Top 40 des 90’s : n°27

n°27 : Oasis – Wonderwall (1995)

 


 

 

Peut-être plus encore que Robbie Williams, les années 90 auront été marquées auront été marquées, pour la pop anglaise, par ce phénomène musical bizarre, qui semblait circonscrit aux années 94-97 mais qui, si je ne m’abuse, existe toujours bien au-delà de la rivalité médiatique entre Blur et Oasis : la britpop. Oasis, en Angleterre, c’est un peu comme Johnny Hallyday ou Indochine (qui a d’ailleurs repris Wonderwall sur l’une de ses tournées) chez nous : dans l’industrie musicale, c’est Dieu. C’est-à-dire qu’il y a un public et des détracteurs, comme pour tout groupe ou chanteur, mais une base de fans tellement solide que ça pond du numéro un à la chaîne, quoi que tu fasses. La critique est impuissante, tu peux pas lutter. Depuis leur spectaculaire séparation en 2009, le public anglais scrute les nouveaux travaux des frères Gallagher, mais rien à faire : c’est bien l’ombre d’Oasis qui imbibe encore leur image et suscite la curiosité. Lequel des deux réussira le mieux sans l’autre ? Lequel sera, du coup, considéré comme l’âme et le moteur d’Oasis, pour la postérité ?…

Oasis Wonderwall

En 1995, j’avais 10 ans, et j’étais donc un peu jeune pour être à donf’ sur la britpop, mais comme tout le monde, je n’ai pas pu échapper à Wonderwall (ni aux lunettes de soleil rondes), incontestablement le plus gros tube mainstream d’Oasis, peut-être LA chanson-testament de la Britpop. L’album What’s The Story Morning Glory reste aujourd’hui l’un des plus gros classiques de la pop anglaise (il remporta, en 2010, le Brit Award du Best British Album of the last 30 Years, et demeure parmi les cinq disques les plus vendus de l’Histoire au Royaume-Uni). Dans le sillage d’Oasis apparaîtront The Verve, Travis, Stereophonics, ou même Coldplay, tandis que la percée de Radiohead a aussi été associée au mouvement Britpop. On a donc mis un peu tout et n’importe quoi dans la Britpop, dans la mesure où le groupe ou l’artiste en question était de nationalité anglaise. D’ailleurs, Radiohead avait fait une reprise sarcastique de Wonderwall, à une époque où, au tournant des années 2000, la Britpop consistait surtout pour les groupes concernés à se chier à la gueule par presse musicale interposée.

 oasis

Ce qui m’amène d’ailleurs à la particularité de Wonderwall face à la plupart des chansons des 90’s : elle a été reprise ad nauseam. Non seulement dans les B.O. et illustrations sonores de reportages et de séries télévisées, mais aussi par d’autres artistes. Signe qu’elle a marqué son époque comme rarement une chanson pop a réussi à le faire : quelle chanson peut se vanter d’avoir été reprise, en studio ou en live, par Cat Power, Paul Anka, Metallica, Ryan Adams, les Beastie Boys… ? Et chez les ados qui faisaient des boums à la campagne aux alentours de 2000, on ne compte plus le nombre de gars qui ont, à un moment ou à un autre, gratté Wonderwall à la guitare et entonné les paroles au coin du feu avec quelques camarades de classe (dont la meuf qu’ils cherchaient à pécho). Wonderwall, sortie en plein milieu de l’année 95, a de faux airs de cœur : c’est le centre musical des 90’s.

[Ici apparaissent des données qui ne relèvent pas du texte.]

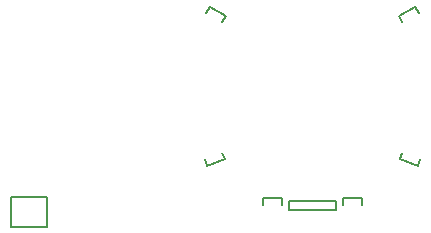
<source format=gbr>
G04 #@! TF.FileFunction,Legend,Top*
%FSLAX46Y46*%
G04 Gerber Fmt 4.6, Leading zero omitted, Abs format (unit mm)*
G04 Created by KiCad (PCBNEW 4.0.7-e2-6376~58~ubuntu14.04.1) date Thu May 17 14:08:47 2018*
%MOMM*%
%LPD*%
G01*
G04 APERTURE LIST*
%ADD10C,0.100000*%
%ADD11C,0.150000*%
G04 APERTURE END LIST*
D10*
D11*
X98692820Y-133233975D02*
X98992820Y-133753590D01*
X97307180Y-134033975D02*
X98692820Y-133233975D01*
X97607180Y-134553590D02*
X97307180Y-134033975D01*
X97406226Y-146166077D02*
X97611438Y-145602261D01*
X98909734Y-146713309D02*
X97406226Y-146166077D01*
X99114946Y-146149493D02*
X98909734Y-146713309D01*
X88000000Y-149700000D02*
X88000000Y-150450000D01*
X92000000Y-149700000D02*
X88000000Y-149700000D01*
X92000000Y-150450000D02*
X92000000Y-149700000D01*
X88000000Y-150450000D02*
X92000000Y-150450000D01*
X87400000Y-149400000D02*
X87400000Y-150000000D01*
X85800000Y-149400000D02*
X87400000Y-149400000D01*
X85800000Y-150000000D02*
X85800000Y-149400000D01*
X94200000Y-149400000D02*
X94200000Y-150000000D01*
X92600000Y-149400000D02*
X94200000Y-149400000D01*
X92600000Y-150000000D02*
X92600000Y-149400000D01*
X64500000Y-151850000D02*
X64500000Y-149350000D01*
X67500000Y-151850000D02*
X64500000Y-151850000D01*
X67500000Y-149350000D02*
X67500000Y-151850000D01*
X64500000Y-149350000D02*
X67500000Y-149350000D01*
X81090266Y-146713309D02*
X80885054Y-146149493D01*
X82593774Y-146166077D02*
X81090266Y-146713309D01*
X82388562Y-145602261D02*
X82593774Y-146166077D01*
X82692820Y-134033975D02*
X82392820Y-134553590D01*
X81307180Y-133233975D02*
X82692820Y-134033975D01*
X81007180Y-133753590D02*
X81307180Y-133233975D01*
M02*

</source>
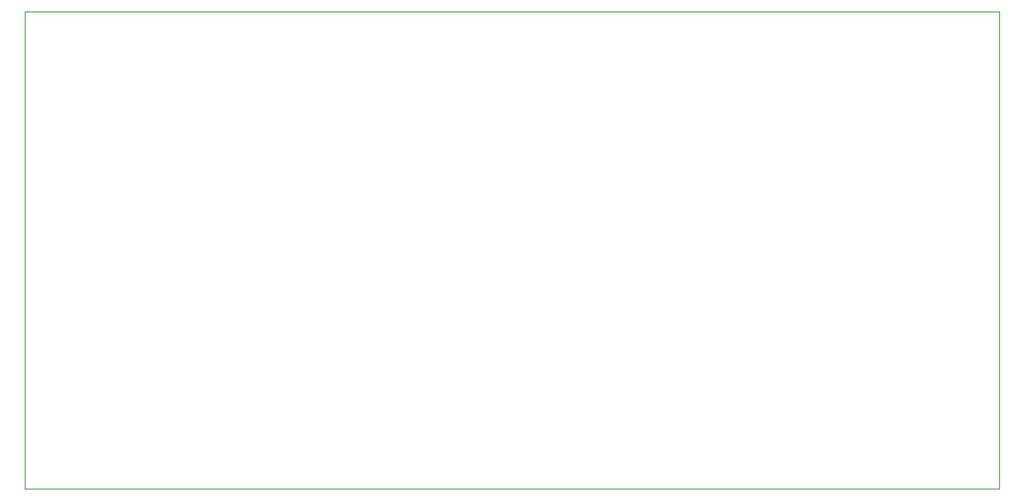
<source format=gbr>
%TF.GenerationSoftware,KiCad,Pcbnew,5.1.10*%
%TF.CreationDate,2021-07-04T18:49:20+02:00*%
%TF.ProjectId,tht-dip,7468742d-6469-4702-9e6b-696361645f70,rev?*%
%TF.SameCoordinates,Original*%
%TF.FileFunction,Profile,NP*%
%FSLAX46Y46*%
G04 Gerber Fmt 4.6, Leading zero omitted, Abs format (unit mm)*
G04 Created by KiCad (PCBNEW 5.1.10) date 2021-07-04 18:49:20*
%MOMM*%
%LPD*%
G01*
G04 APERTURE LIST*
%TA.AperFunction,Profile*%
%ADD10C,0.050000*%
%TD*%
G04 APERTURE END LIST*
D10*
X35000000Y-31000000D02*
X135000000Y-31000000D01*
X35000000Y-80000000D02*
X35000000Y-31000000D01*
X135000000Y-80000000D02*
X35000000Y-80000000D01*
X135000000Y-31000000D02*
X135000000Y-80000000D01*
M02*

</source>
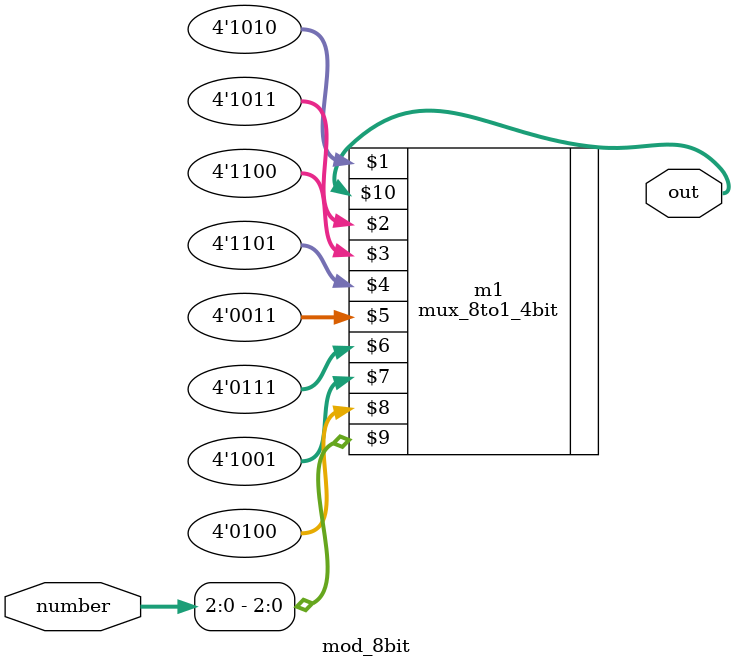
<source format=v>
`include "mux_8to1_4bit.v"
module mod_8bit(input [7:0]number,output [3:0]out);
//Write your code here

mux_8to1_4bit m1(4'b1010, 4'b1011, 4'b1100, 4'b1101, 4'b0011, 4'b0111, 4'b1001, 4'b0100, number[2:0], out);

//End of your code
endmodule
</source>
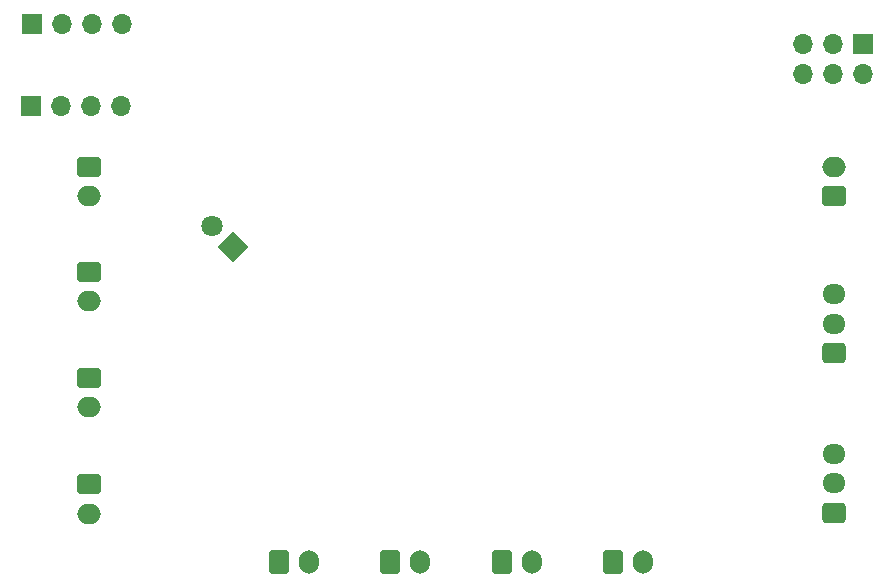
<source format=gbs>
G04 #@! TF.GenerationSoftware,KiCad,Pcbnew,7.0.5*
G04 #@! TF.CreationDate,2024-08-04T19:03:28+08:00*
G04 #@! TF.ProjectId,Vehicle_Control_Unit_VCU_V1,56656869-636c-4655-9f43-6f6e74726f6c,rev?*
G04 #@! TF.SameCoordinates,Original*
G04 #@! TF.FileFunction,Soldermask,Bot*
G04 #@! TF.FilePolarity,Negative*
%FSLAX46Y46*%
G04 Gerber Fmt 4.6, Leading zero omitted, Abs format (unit mm)*
G04 Created by KiCad (PCBNEW 7.0.5) date 2024-08-04 19:03:28*
%MOMM*%
%LPD*%
G01*
G04 APERTURE LIST*
G04 Aperture macros list*
%AMRoundRect*
0 Rectangle with rounded corners*
0 $1 Rounding radius*
0 $2 $3 $4 $5 $6 $7 $8 $9 X,Y pos of 4 corners*
0 Add a 4 corners polygon primitive as box body*
4,1,4,$2,$3,$4,$5,$6,$7,$8,$9,$2,$3,0*
0 Add four circle primitives for the rounded corners*
1,1,$1+$1,$2,$3*
1,1,$1+$1,$4,$5*
1,1,$1+$1,$6,$7*
1,1,$1+$1,$8,$9*
0 Add four rect primitives between the rounded corners*
20,1,$1+$1,$2,$3,$4,$5,0*
20,1,$1+$1,$4,$5,$6,$7,0*
20,1,$1+$1,$6,$7,$8,$9,0*
20,1,$1+$1,$8,$9,$2,$3,0*%
%AMRotRect*
0 Rectangle, with rotation*
0 The origin of the aperture is its center*
0 $1 length*
0 $2 width*
0 $3 Rotation angle, in degrees counterclockwise*
0 Add horizontal line*
21,1,$1,$2,0,0,$3*%
G04 Aperture macros list end*
%ADD10RoundRect,0.250000X-0.750000X0.600000X-0.750000X-0.600000X0.750000X-0.600000X0.750000X0.600000X0*%
%ADD11O,2.000000X1.700000*%
%ADD12RotRect,1.800000X1.800000X135.000000*%
%ADD13C,1.800000*%
%ADD14RoundRect,0.250000X0.725000X-0.600000X0.725000X0.600000X-0.725000X0.600000X-0.725000X-0.600000X0*%
%ADD15O,1.950000X1.700000*%
%ADD16RoundRect,0.250000X0.750000X-0.600000X0.750000X0.600000X-0.750000X0.600000X-0.750000X-0.600000X0*%
%ADD17RoundRect,0.250000X-0.600000X-0.750000X0.600000X-0.750000X0.600000X0.750000X-0.600000X0.750000X0*%
%ADD18O,1.700000X2.000000*%
%ADD19R,1.700000X1.700000*%
%ADD20O,1.700000X1.700000*%
G04 APERTURE END LIST*
D10*
X122350000Y-111500000D03*
D11*
X122350000Y-114000000D03*
D12*
X134551561Y-100401561D03*
D13*
X132755510Y-98605510D03*
D14*
X185450000Y-109400000D03*
D15*
X185450000Y-106900000D03*
X185450000Y-104400000D03*
D16*
X185450000Y-96100000D03*
D11*
X185450000Y-93600000D03*
D14*
X185450000Y-122900000D03*
D15*
X185450000Y-120400000D03*
X185450000Y-117900000D03*
D17*
X138425000Y-127100000D03*
D18*
X140925000Y-127100000D03*
D19*
X117510000Y-81500000D03*
D20*
X120050000Y-81500000D03*
X122590000Y-81500000D03*
X125130000Y-81500000D03*
D19*
X187875000Y-83225000D03*
D20*
X187875000Y-85765000D03*
X185335000Y-83225000D03*
X185335000Y-85765000D03*
X182795000Y-83225000D03*
X182795000Y-85765000D03*
D10*
X122350000Y-102500000D03*
D11*
X122350000Y-105000000D03*
D19*
X117450000Y-88500000D03*
D20*
X119990000Y-88500000D03*
X122530000Y-88500000D03*
X125070000Y-88500000D03*
D10*
X122325000Y-120500000D03*
D11*
X122325000Y-123000000D03*
D17*
X166725000Y-127100000D03*
D18*
X169225000Y-127100000D03*
D10*
X122350000Y-93600000D03*
D11*
X122350000Y-96100000D03*
D17*
X157325000Y-127100000D03*
D18*
X159825000Y-127100000D03*
D17*
X147825000Y-127100000D03*
D18*
X150325000Y-127100000D03*
M02*

</source>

2 réflexions au sujet de « Top 40 des 90’s : n°27 »

  1. En général on s’accorde à dire que la période Britpop s’achève en 1997 avec la sortie de Be Here Now d’Oasis.
    Car cet album était une telle caricature des principes de la Britpop qu’il a provoqué une vague générale d’agacement et de lassitude qui a sonné le glas de la Britpop.